At the end of that session, Julius Sigei, then a young editor from the NMG, asked me if I, too, wanted to write a memoir, share my story, as Farah had done. I laughed and asked Julius, “Is there a story in me?” This question is today the working title of my life story, which I hope will soon see the light of day.
Julius’ answer to my question, however, was that you never know. He suggested that I could start by writing a few articles for the paper. I found that attractive, and I hesitantly embarked on the assignment. The rest, as you can see, is this now five-year old weekly chat of ours.
I do not know what role Wainaina had played in organising that event at Museum Hill. But his hosting and moderating of it obviously played a significant role in getting me to write for the media, as I am doing now. Indeed, without wanting to eclipse Wainaina’s dazzlingly brilliant creative writing, I agree with the opinion that his strongest contribution to East African literature was his “activism”.
This meant his determination to make literature “happen” and to make people notice it and talk about it. Is this not what his Kwani?, first the magazine and later the Trust, which he set up with his own Caine Prize money, are all about?

KWANINI? SERIES
I heard that Binyavanga Wainaina abandoned his Bachelor of Education degree course at KU. Could he have walked out of my own beloved “Literary Theory” class? If he did, I would yell out an enthusiastic “Bravo!” to him, posthumously. It is definitely and infinitely more important to make literature than to talk about it.
As Wainaina bows off the stage, two of the most acclaimed East African writers, internationally, today are Ugandan Jennifer Nansubuga Makumbi and Kenyan Yvonne Adhiambo Owuor. They are both patently, and by their own grateful admission, “products” of Kwani? and Wainaina’s own personal interaction with them. Indeed, both my copies of Kintu, Makumbi’s epic tale that won her the US $165,00 (Sh16.5m) Campbell Prize last year, are of the original Kwani? Trust edition, which declares on its back cover that it is “proudly Kenyan”.

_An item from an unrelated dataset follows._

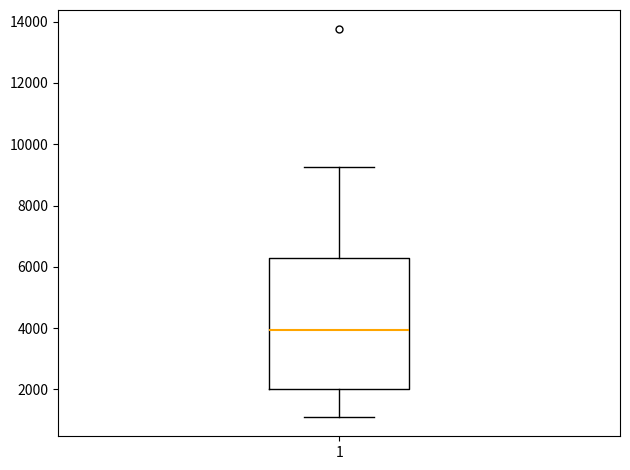

Transcribe this box plot: give where the median line is, the range the box spans, and where the two whiskers end, as read against the y-axis. The values are not printed on the chart, so give them approximately, as read against the axis.

median 4000, box 2000 to 6200, whiskers 1200 to 9200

I also noticed that Kwani? has an arrangement, the Kwanini? Series, under which several international titles are made locally available. Among these I particularly noted nearly all the works of Chimamanda Ngozi Adichie. Need I say more? It is no longer an exaggeration to say that Adichie is the Chinua Achebe of her generation. How did Wainaina and his Kwani? manage to get into working relationships with all these great and mighty personalities of literature?

MUTUAL APPRECIATION
I think that his success lay in his love for literature and the people who worked in and on it. Incidentally, have you noticed that the three big literary names I have just mentioned are those of women? The wish may be father to the thought here, but I believe that one of the reasons why Binyavanga Wainaina succeeded remarkably with women writers is that he loved them.
I will leave it to the sisters who worked with him to enlighten us on this. I only wish the reader to understand that the love I am talking about is the genuine mutual appreciation, trust and respect with which people, and especially colleagues, should interact with one another, with no ulterior motives.
Brave, brutally honest, indefatigable literary warrior, Wainaina was a truly many-splendored rainbow.